*** Opening of Data excerpts ***
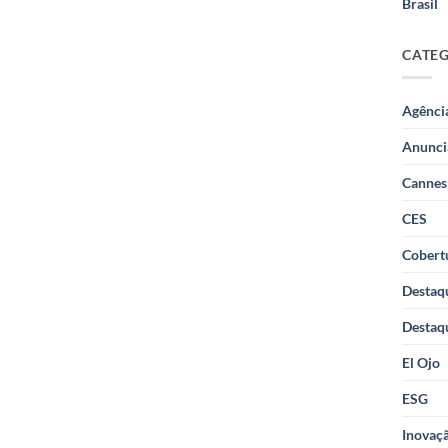
Brasil
CATE
Agênci
Anunci
Cannes
CES
Cobertu
Destaq
Destaq
El Ojo
ESG
Inovaçã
*** Close of Data excerpts ***
- Required action
Reproduce each line of the records exactly, omitting any picture.

- Output of the task
Brasil
CATE
Agênci
Anunci
Cannes
CES
Cobertu
Destaq
Destaq
El Ojo
ESG
Inovaçã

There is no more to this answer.